= Maureen Murphy (comedian) =

Australian comedian, actress, and celebrity

Maureen "Mauro" Murphy (20 January 1940 – 13 December 2018) was a British-born Australian comedian, actress, and celebrity who enjoyed some popularity in the United States during the 1980s, where she made several appearances on The Tonight Show Starring Johnny Carson. She also appeared on HBO, An Evening at the Improv and on Dom DeLuise's television show.

An article written at the time of her rise in popularity states Murphy was "born in England and raised in Rhodesia and Australia". Murphy was born to her parents Gladys Florence ( Norman) and John Murphy on 20 January 1940. She had a sister, Eileen Norma Murphy, with whom she formed an act known as the "Digeridoo sisters" upon arriving in Hollywood.

In later years she worked on a film project directed and written with her mother, Gladys Florence (1913-2013), eventually released in 2018 as Caravaggio and My Mother the Pope.

== Career ==
Murphy's early career started off in Australia where she would perform an act of bringing an audience member up on stage and doing a charcoal sketch of them. Though her act evolved upon her arrival to the states, she incorporated multiple forms of entertainments into her acts, such as the charcoal sketches, to the point where other performers would complain about the dust she left behind.

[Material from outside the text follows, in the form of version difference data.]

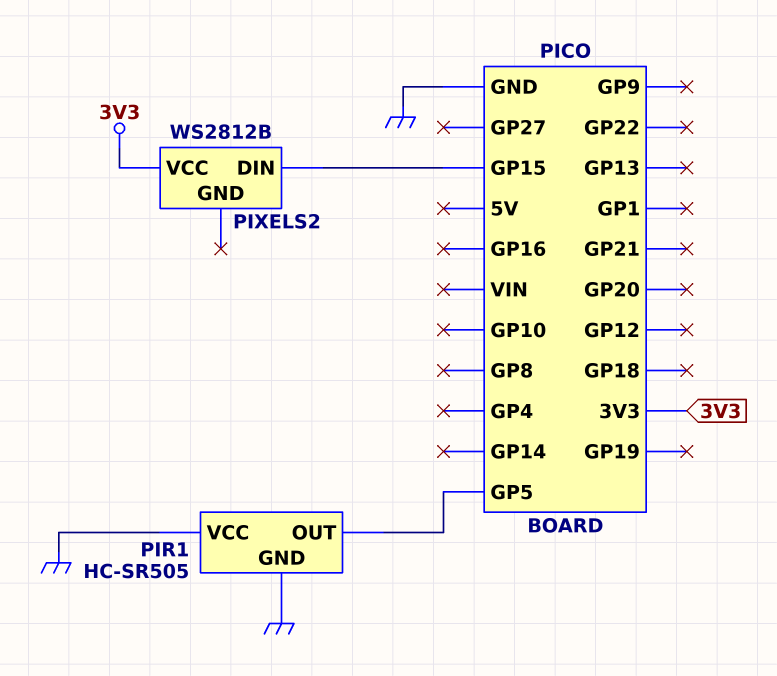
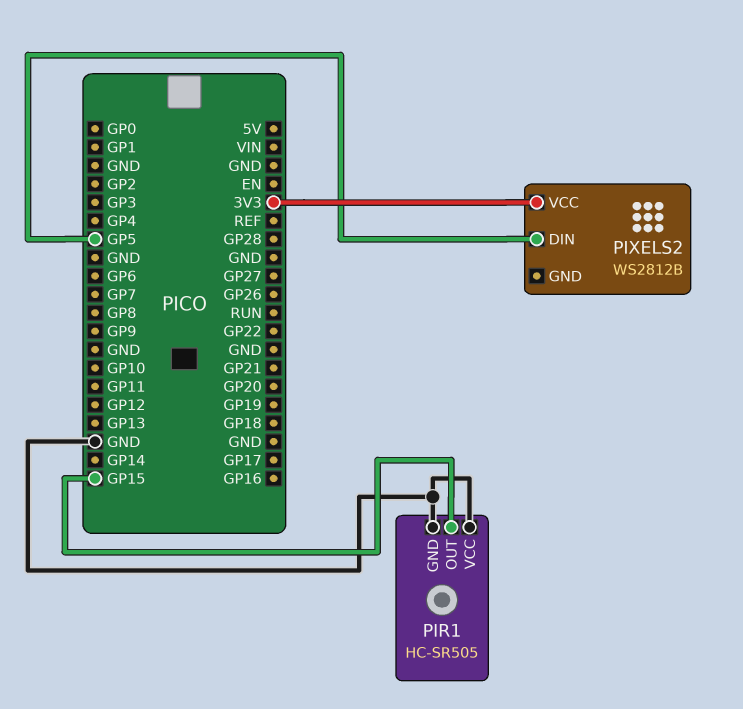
PIR1 pin OUT: GP5 -> GP15
PIXELS2 pin DIN: GP15 -> GP5

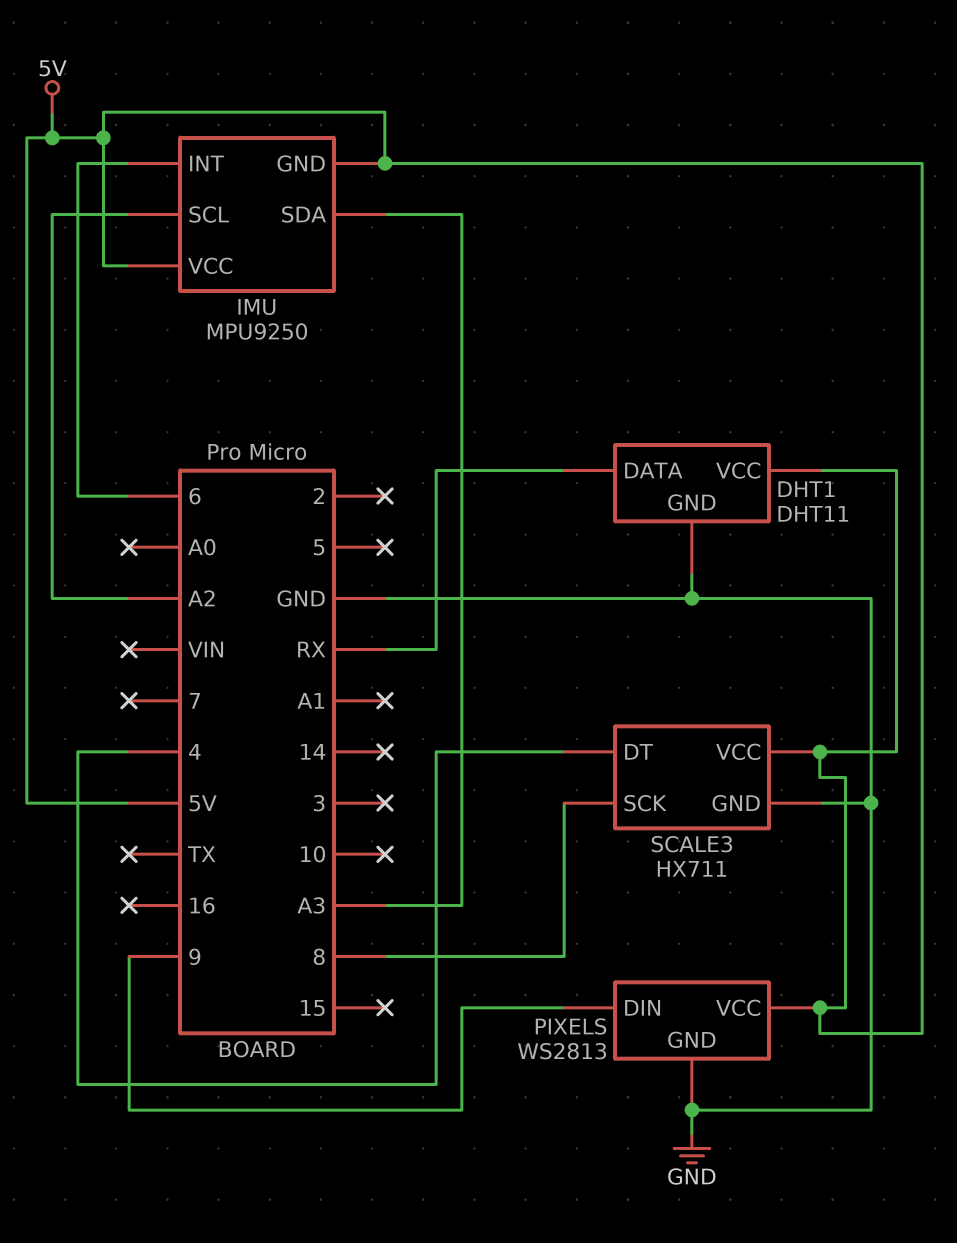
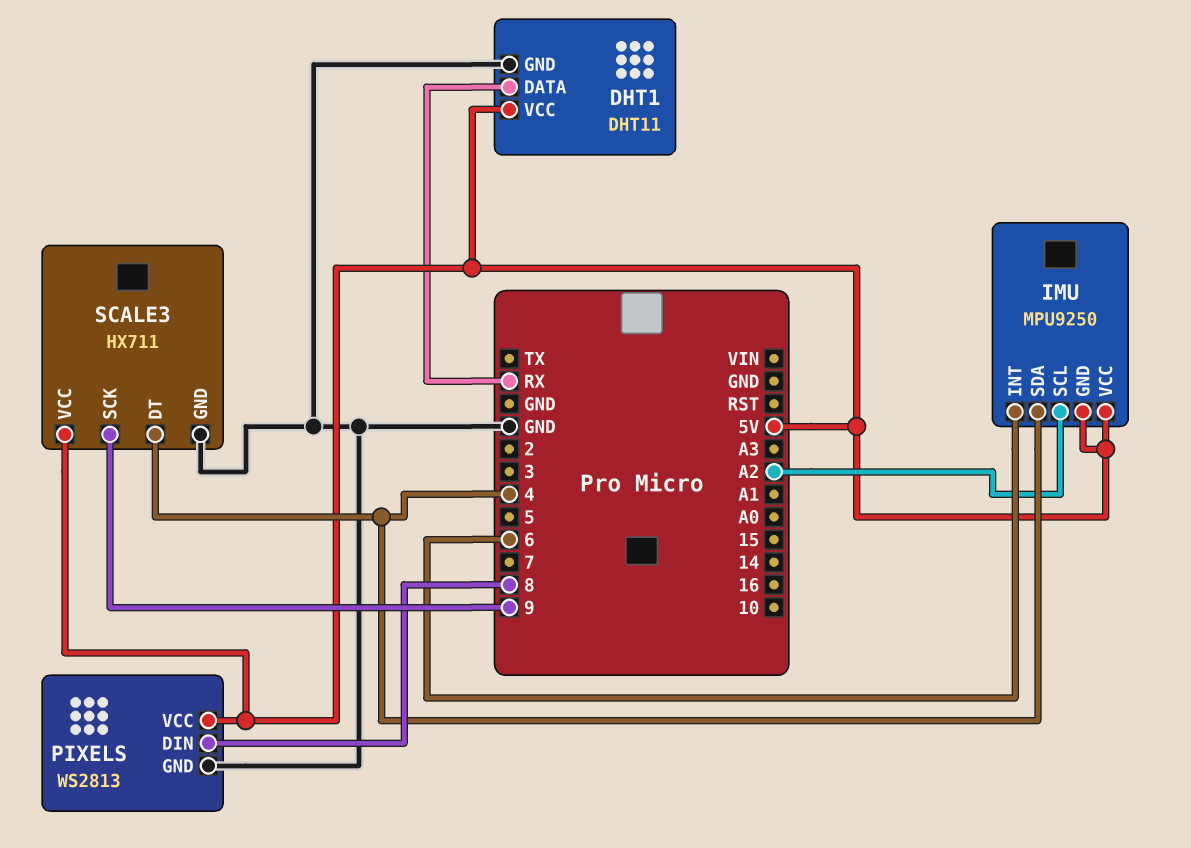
IMU pin SDA: A3 -> 4
PIXELS pin DIN: 9 -> 8
SCALE3 pin SCK: 8 -> 9

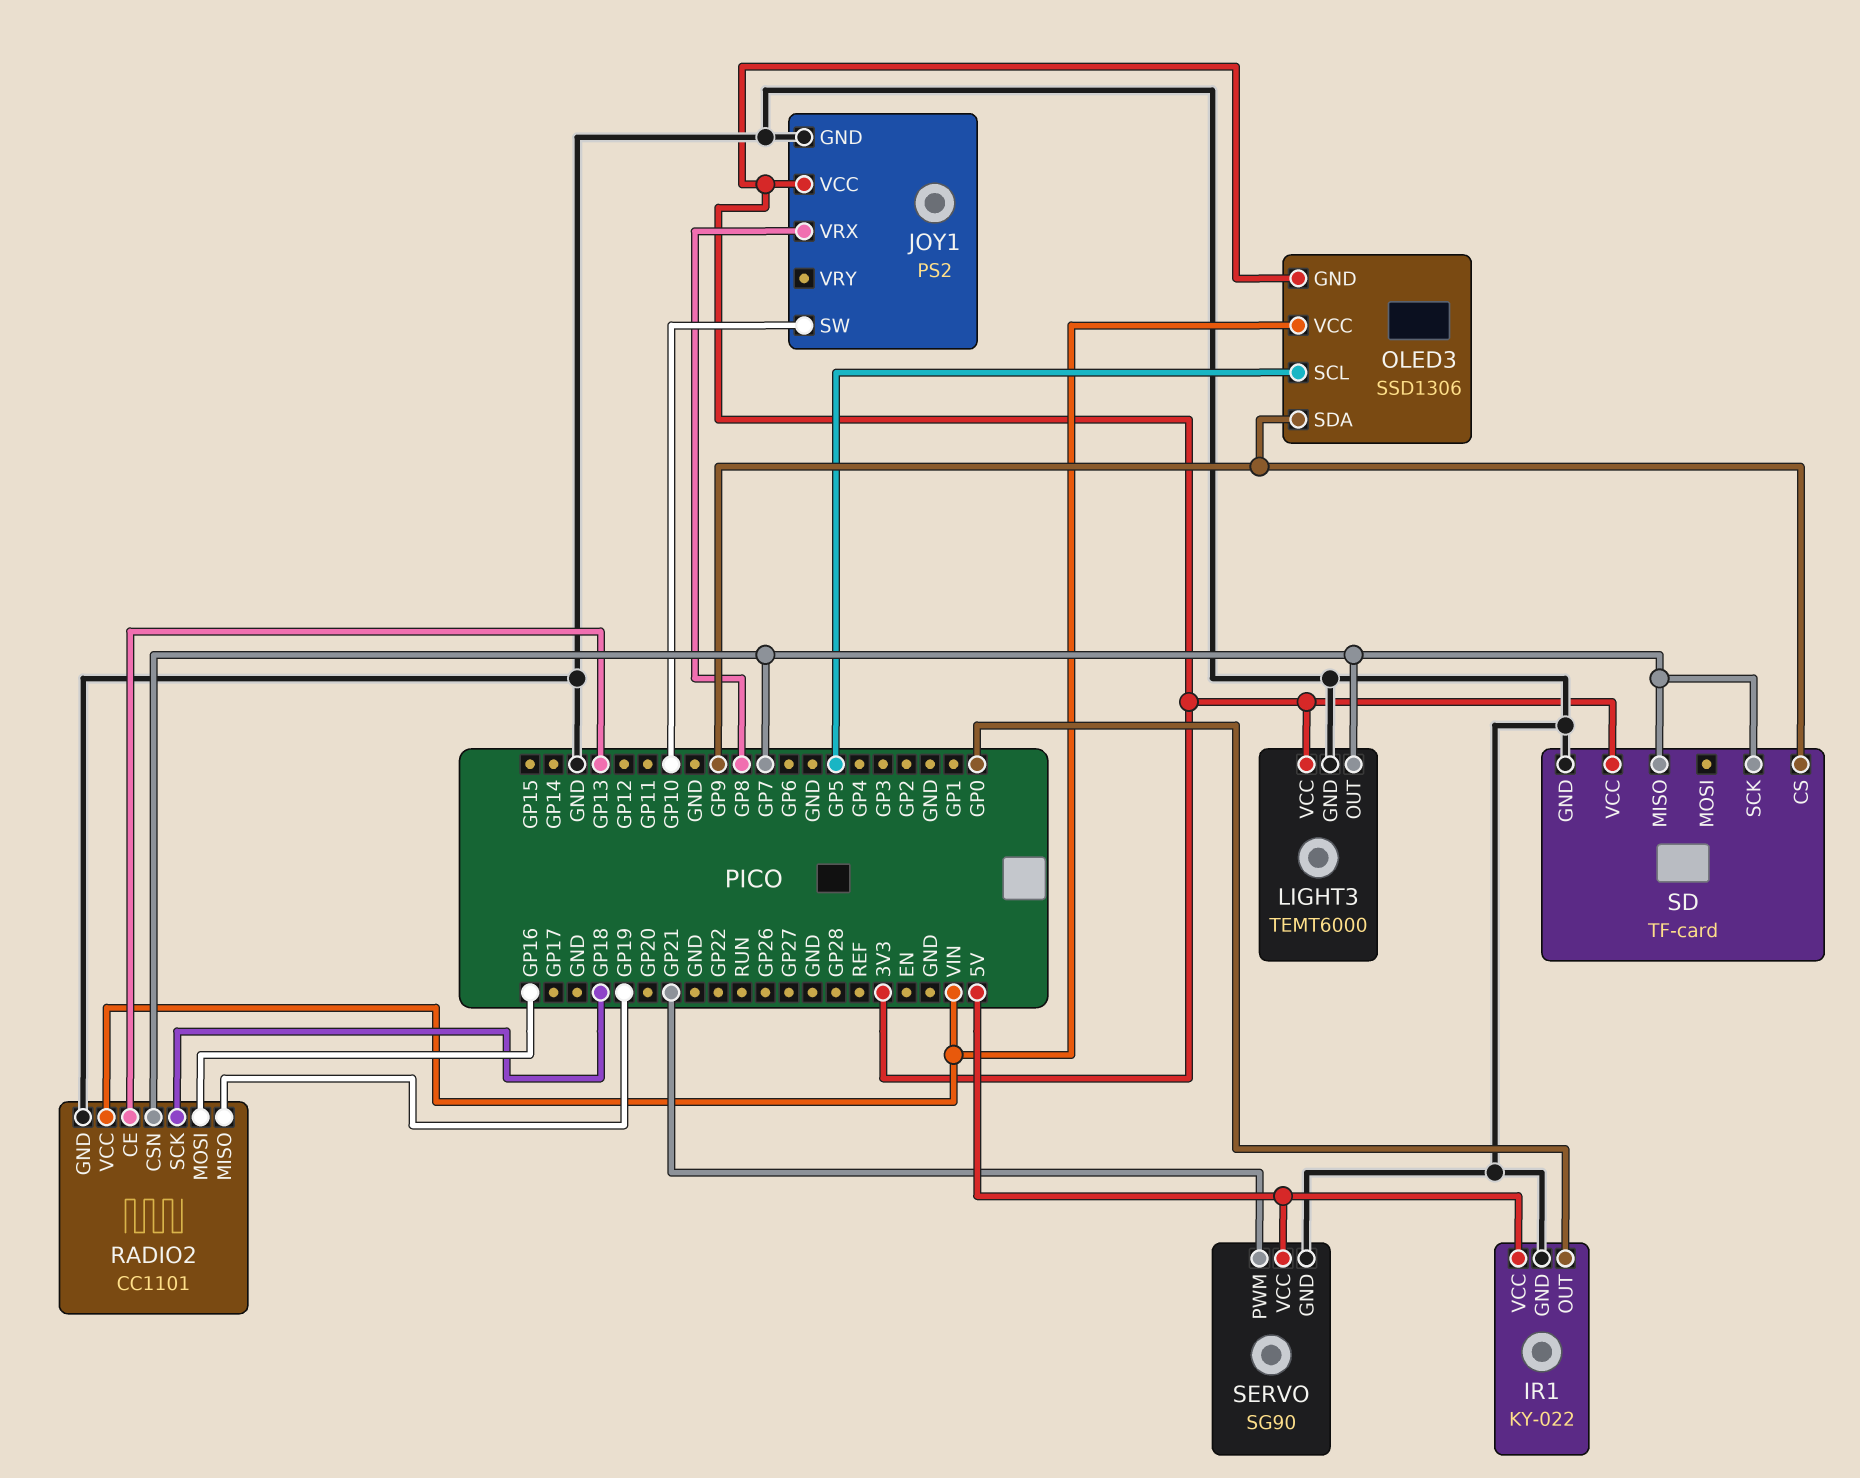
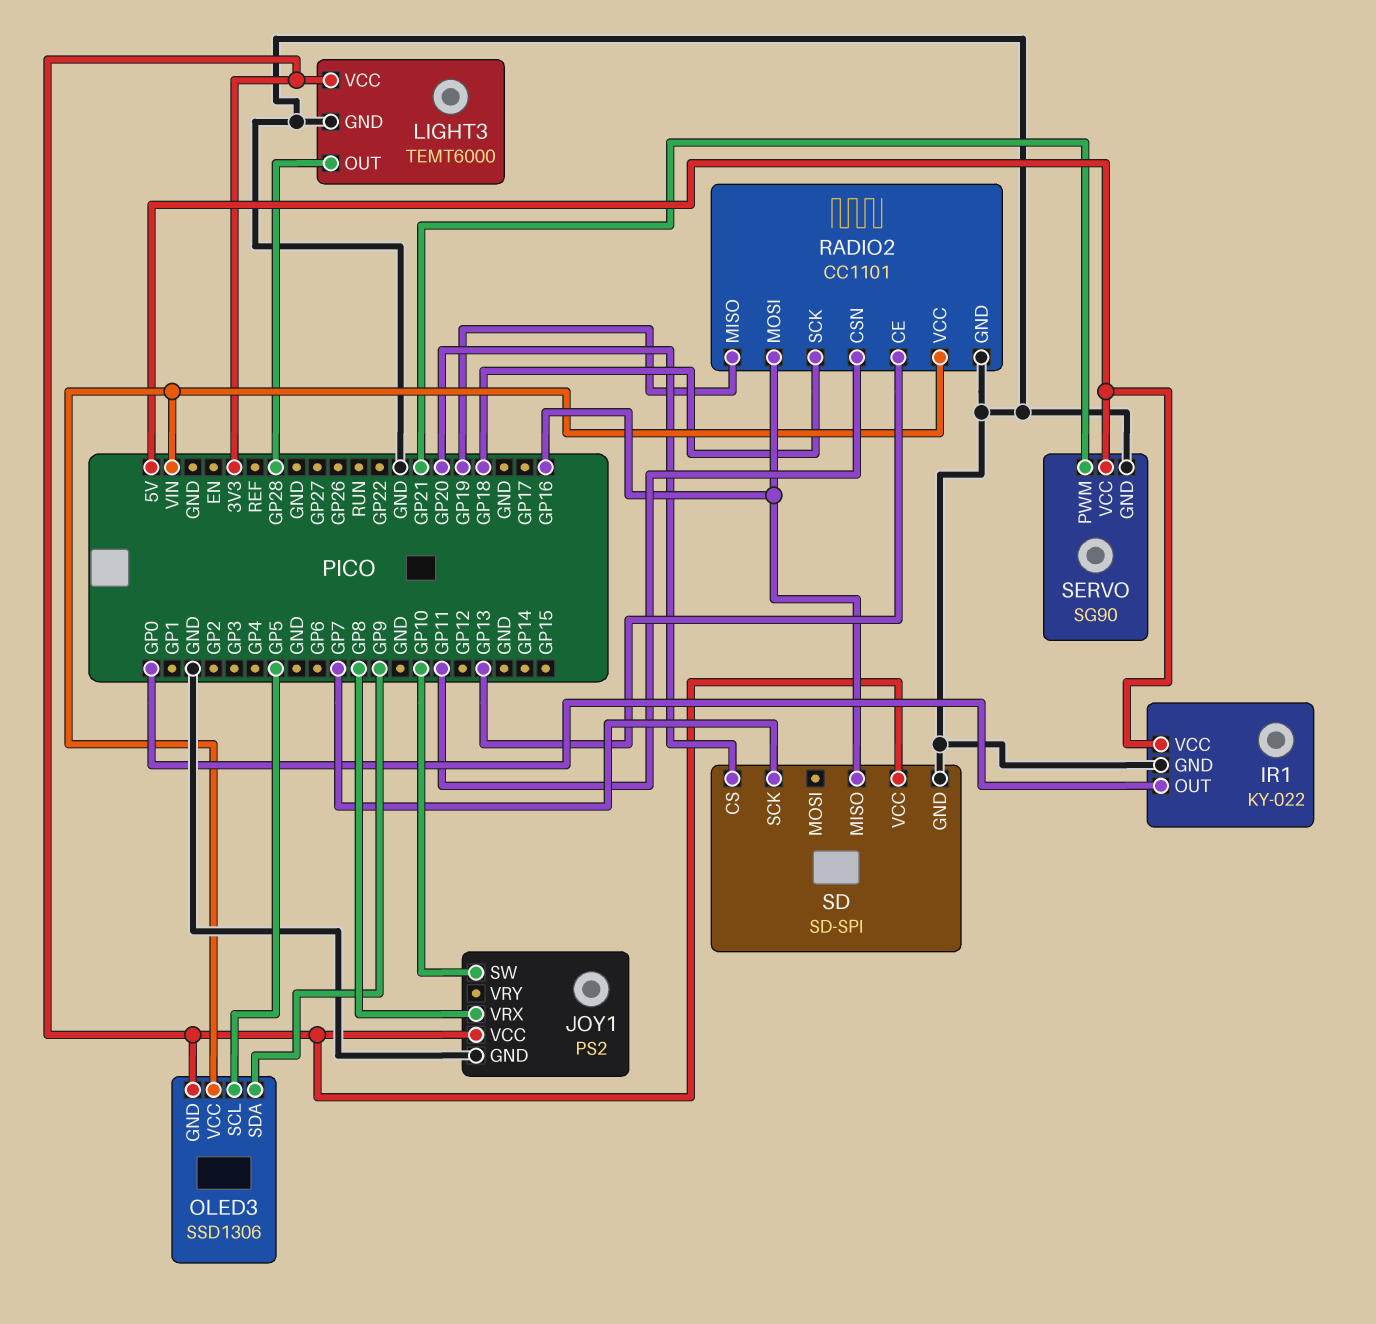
LIGHT3 pin OUT: GP7 -> GP28
RADIO2 pin CSN: GP7 -> GP11
SD: TF-card -> SD-SPI
SD pin CS: GP9 -> GP20
SD pin MISO: GP7 -> GP16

Throughout her career, Maureen Murphy performed under an extensive list of stage names. Murphy would often use different names for different acts. Most notably she did impressions under the names Daphne Davis, Cynthia Norman and Diana West. Murphy gained popularity and relative acclaim for her impressions as Daphne Davies, but decided to switch to standup because "there was no one left to do impressions of". Other stage names included Diane West, Cynthia Norman, and Slate Wilson.

A key factor in her success was her relation with Johnny Carson. After her first appearance, she was met with "shock waves of recognition" by the audience, and signed by the Carson Production Company. Her Carson canonization would solidify her role in the comedic sphere for the time, performing fourteen times and making the famed trip to the couch after her first. There were talks of her receiving her own show, but nothing came of it.

In the latter half of the 80's, Murphy would pursue minor roles in film and television and even dipped into writing and directing. She appeared in the movies Tall, Dark, and Handsome, as well as Return to Green Acres, with her most notable film acting credit in Roxanne. Her writing credits include the first episode of The Shape of Things, (1982) and she even went on to pursue directing in the film Caravaggio and My Mother the Pope, where she cast her own mother.

== Comedy ==
Murphy's style was "demure". She used her slightly outsider perspective as an Australian woman that became very anglicized to critique American culture through a feminist lens. Though her overall appearance was very buttoned up and proper, she would talk about such rambunctious topics such as the female libido. She grounded her humor in feminism, but did so in a non-offensive way. She appeared over fifteen times on The Merv Griffin Show.